Elections

Ivanka Trump gaining popularity at RNC

Retired Army colonel and consultant Allen Frenzel, an at-large delegate from Hawaii, displays his sign in support of Ivanka Trump as he waits to enter the Quicken Loans Arena in Cleveland for the Republican National Convention on Tuesday.
Retired Army colonel and consultant Allen Frenzel, an at-large delegate from Hawaii, displays his sign in support of Ivanka Trump as he waits to enter the Quicken Loans Arena in Cleveland for the Republican National Convention on Tuesday. Special to the Centre Daily Times

At least one person at the Republican National Convention is ready to see the first female president of the United States — it just isn’t the woman who will accept a major party nomination next week in Philadelphia.

“Ivanka (Trump) is very well qualified to be the first women president of the United States,” retired army colonel and consultant Allen Frenzel said, holding a large sign that read “Ivanka 2024” on the second floor concourse of the Quicken Loans Arena.

Frenzel, an alternate delegate for Hawaii, said that Donald Trump will win two terms in office and that his daughter, Ivanka, will learn the skills necessary to run for president.

Ivanka, 34, who first came to notoriety for her role on her dad’s reality television show on NBC, “The Apprentice,” has since written a book and has also modeled for multiple magazine covers. Ivanka has spent the good part of the last year working at her father’s side during Donald Trump’s presidential campaign.

Frenzel said that he first saw Ivanka Trump on television while watching “The Apprentice” and he believes she has an exceptional resume to one day become president.

“I think that we are fully ready to accept a woman president,” Frenzel said. “She can think on her feet, she’s got brains and she’s a well-rounded full package.”

Matthew Mau, who drove from Springfield, Ill., to attend the convention, approached Frenzel after seeing his sign. He said he is optimistic about the country’s direction given the possibility of four terms of Trumps.

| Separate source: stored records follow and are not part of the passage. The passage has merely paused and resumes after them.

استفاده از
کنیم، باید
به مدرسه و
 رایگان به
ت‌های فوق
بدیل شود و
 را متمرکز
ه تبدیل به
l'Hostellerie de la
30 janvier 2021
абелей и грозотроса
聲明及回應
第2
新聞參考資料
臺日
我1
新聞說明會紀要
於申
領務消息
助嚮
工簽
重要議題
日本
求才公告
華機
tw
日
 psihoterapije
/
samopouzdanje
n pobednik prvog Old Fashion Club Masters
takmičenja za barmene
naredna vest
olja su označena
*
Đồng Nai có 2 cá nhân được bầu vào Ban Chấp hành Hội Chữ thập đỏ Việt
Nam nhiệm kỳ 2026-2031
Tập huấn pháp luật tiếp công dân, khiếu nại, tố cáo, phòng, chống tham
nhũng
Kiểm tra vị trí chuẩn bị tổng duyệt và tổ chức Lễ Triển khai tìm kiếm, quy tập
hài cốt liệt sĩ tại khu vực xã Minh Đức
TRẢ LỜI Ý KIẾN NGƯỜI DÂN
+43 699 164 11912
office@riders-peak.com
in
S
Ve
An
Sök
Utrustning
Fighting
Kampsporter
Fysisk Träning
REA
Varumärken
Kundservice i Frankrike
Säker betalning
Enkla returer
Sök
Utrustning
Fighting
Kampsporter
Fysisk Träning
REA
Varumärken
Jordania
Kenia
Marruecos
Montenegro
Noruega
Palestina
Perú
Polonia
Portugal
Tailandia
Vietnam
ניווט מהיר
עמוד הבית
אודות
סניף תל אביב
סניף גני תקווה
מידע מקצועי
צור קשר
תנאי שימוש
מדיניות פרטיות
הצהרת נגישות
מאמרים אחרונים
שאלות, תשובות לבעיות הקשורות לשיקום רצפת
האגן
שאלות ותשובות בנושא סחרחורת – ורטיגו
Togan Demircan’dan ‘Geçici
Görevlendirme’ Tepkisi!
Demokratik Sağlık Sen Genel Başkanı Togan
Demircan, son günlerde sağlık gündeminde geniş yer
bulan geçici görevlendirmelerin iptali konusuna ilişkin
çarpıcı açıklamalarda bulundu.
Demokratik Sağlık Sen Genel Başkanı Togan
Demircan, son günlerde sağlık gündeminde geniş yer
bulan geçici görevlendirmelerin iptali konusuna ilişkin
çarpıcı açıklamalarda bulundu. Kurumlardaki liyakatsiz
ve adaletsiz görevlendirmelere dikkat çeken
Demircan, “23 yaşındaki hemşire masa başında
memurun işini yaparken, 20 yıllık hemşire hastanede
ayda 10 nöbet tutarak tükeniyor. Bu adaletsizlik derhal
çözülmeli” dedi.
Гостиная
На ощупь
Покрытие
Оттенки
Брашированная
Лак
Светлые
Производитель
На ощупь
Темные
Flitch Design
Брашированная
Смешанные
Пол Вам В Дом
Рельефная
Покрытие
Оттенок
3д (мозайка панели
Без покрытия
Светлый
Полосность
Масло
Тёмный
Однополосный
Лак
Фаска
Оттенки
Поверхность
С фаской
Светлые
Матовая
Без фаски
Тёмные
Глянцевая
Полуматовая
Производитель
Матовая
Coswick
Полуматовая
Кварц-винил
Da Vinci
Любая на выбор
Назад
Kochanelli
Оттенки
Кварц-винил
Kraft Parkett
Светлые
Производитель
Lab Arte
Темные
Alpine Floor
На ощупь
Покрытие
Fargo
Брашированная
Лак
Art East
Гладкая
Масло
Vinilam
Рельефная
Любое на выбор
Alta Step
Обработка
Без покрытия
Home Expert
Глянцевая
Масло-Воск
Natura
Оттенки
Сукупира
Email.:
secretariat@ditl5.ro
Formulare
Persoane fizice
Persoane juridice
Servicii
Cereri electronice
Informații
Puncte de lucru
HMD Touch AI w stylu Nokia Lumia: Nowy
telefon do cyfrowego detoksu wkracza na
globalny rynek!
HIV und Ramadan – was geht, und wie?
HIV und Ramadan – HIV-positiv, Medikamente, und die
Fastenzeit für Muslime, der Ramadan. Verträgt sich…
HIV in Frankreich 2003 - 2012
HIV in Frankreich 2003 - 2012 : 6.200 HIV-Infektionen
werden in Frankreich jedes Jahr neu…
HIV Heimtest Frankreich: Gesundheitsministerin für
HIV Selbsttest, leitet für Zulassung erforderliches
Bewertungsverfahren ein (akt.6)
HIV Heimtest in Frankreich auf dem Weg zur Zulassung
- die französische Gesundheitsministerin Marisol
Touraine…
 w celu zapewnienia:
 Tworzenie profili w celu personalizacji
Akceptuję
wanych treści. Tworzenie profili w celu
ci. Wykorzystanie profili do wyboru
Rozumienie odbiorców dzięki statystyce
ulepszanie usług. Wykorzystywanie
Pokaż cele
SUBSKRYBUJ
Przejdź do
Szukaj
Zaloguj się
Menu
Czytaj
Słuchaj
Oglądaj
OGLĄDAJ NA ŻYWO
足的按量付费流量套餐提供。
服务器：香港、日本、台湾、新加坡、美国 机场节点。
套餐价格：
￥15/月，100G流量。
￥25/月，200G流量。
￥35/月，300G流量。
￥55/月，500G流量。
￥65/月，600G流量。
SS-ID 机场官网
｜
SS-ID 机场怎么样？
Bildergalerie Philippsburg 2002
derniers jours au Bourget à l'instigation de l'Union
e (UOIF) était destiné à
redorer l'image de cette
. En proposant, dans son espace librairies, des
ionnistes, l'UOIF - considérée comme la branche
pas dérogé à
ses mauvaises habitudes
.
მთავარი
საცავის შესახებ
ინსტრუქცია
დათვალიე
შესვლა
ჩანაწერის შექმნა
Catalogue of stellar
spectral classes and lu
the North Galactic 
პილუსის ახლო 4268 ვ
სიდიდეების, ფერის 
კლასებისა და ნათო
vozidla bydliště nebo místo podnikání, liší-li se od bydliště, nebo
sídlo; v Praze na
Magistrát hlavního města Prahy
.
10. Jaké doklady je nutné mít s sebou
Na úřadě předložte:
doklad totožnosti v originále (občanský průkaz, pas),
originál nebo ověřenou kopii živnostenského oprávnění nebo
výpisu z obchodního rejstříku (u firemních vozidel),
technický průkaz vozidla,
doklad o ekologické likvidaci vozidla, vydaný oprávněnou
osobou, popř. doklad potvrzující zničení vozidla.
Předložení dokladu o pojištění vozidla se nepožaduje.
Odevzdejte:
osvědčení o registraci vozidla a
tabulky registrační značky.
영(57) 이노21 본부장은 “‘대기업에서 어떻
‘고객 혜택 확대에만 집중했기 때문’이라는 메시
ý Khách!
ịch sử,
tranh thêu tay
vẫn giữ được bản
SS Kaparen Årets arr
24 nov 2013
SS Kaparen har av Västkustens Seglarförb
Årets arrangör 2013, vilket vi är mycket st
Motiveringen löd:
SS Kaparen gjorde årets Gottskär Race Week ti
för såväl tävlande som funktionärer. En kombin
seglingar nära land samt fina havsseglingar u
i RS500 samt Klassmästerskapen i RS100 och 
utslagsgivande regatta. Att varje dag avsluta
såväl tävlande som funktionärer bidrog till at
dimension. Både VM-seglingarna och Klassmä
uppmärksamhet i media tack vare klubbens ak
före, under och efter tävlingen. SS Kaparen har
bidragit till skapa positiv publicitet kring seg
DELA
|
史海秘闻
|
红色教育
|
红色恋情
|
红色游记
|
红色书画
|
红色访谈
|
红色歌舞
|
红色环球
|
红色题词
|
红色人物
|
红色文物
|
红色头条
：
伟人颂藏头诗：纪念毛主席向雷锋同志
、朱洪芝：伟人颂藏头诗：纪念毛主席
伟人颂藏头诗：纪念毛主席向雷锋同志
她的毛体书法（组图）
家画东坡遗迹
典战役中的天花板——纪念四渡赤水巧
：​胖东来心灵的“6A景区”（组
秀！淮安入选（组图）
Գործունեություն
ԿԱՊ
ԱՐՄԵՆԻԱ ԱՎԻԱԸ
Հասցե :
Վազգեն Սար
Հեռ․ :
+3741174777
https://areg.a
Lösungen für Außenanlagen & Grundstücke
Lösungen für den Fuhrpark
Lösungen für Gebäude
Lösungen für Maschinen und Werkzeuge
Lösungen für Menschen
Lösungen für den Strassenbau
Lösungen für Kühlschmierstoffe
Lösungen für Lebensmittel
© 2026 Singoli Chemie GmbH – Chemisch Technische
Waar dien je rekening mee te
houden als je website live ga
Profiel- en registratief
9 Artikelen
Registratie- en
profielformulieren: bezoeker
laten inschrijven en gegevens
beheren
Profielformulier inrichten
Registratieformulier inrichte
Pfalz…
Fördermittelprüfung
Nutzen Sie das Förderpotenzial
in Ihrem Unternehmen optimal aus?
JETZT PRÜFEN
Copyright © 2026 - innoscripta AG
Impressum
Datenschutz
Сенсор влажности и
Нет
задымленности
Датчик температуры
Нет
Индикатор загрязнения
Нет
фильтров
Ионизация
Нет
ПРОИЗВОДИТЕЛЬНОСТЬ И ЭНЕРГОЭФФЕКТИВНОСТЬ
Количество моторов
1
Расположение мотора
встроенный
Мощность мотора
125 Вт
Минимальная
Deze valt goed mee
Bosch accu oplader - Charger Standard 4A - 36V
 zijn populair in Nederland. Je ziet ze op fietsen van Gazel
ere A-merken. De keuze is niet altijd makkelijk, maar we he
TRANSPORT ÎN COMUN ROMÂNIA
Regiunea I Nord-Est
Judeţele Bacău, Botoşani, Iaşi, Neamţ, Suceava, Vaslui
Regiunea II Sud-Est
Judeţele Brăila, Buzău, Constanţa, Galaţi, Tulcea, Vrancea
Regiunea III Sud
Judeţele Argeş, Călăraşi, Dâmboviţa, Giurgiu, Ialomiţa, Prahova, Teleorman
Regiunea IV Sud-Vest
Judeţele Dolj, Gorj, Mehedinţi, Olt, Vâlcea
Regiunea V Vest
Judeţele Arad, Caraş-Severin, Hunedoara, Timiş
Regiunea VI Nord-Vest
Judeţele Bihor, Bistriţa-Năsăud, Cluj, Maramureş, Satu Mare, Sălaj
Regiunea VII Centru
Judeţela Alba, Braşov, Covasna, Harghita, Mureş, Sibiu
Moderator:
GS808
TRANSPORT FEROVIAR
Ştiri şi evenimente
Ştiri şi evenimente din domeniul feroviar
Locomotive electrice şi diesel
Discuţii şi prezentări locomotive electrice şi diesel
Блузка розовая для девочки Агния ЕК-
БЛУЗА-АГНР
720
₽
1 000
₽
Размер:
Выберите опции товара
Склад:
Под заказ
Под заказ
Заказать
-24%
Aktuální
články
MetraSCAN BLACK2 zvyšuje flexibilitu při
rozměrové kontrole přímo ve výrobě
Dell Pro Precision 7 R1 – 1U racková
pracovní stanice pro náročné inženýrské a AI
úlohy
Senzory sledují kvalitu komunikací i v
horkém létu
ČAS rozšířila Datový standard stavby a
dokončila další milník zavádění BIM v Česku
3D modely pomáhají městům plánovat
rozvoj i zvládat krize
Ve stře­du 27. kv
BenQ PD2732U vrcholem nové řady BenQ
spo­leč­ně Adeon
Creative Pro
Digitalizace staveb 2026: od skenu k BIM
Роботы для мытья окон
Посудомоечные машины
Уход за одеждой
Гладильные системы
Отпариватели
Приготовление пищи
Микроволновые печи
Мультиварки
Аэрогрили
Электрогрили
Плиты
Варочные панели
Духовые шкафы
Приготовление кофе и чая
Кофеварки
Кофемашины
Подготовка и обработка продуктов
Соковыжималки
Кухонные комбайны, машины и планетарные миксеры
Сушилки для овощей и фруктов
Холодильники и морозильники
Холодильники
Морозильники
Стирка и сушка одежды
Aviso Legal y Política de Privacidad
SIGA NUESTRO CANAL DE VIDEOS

“I believe that under a Trump presidency for 16 years we’ll have great jobs for all Americans that want a job,” Mau said. “What we need to start looking at is good leaders and I think that she’ll make an amazing leader.”

One person who didn’t take the sign too seriously but said it comes from an affinity for the whole Trump family, is a Republican committeeman from Scottsdale, Ariz., Tim Horn.

“It’s kind of distracting ... but it underlies the fact that a lot of people have genuine affection and are impressed by that family,” said Horn, who noted that he was once a Democrat.

“You don’t have a family like that by accident,” Horn said. “It takes hard work and training and leadership to raise the kids right.”

Waiss David Aramesh is a Penn State University journalism student covering the Republican National Convention for the Centre Daily Times.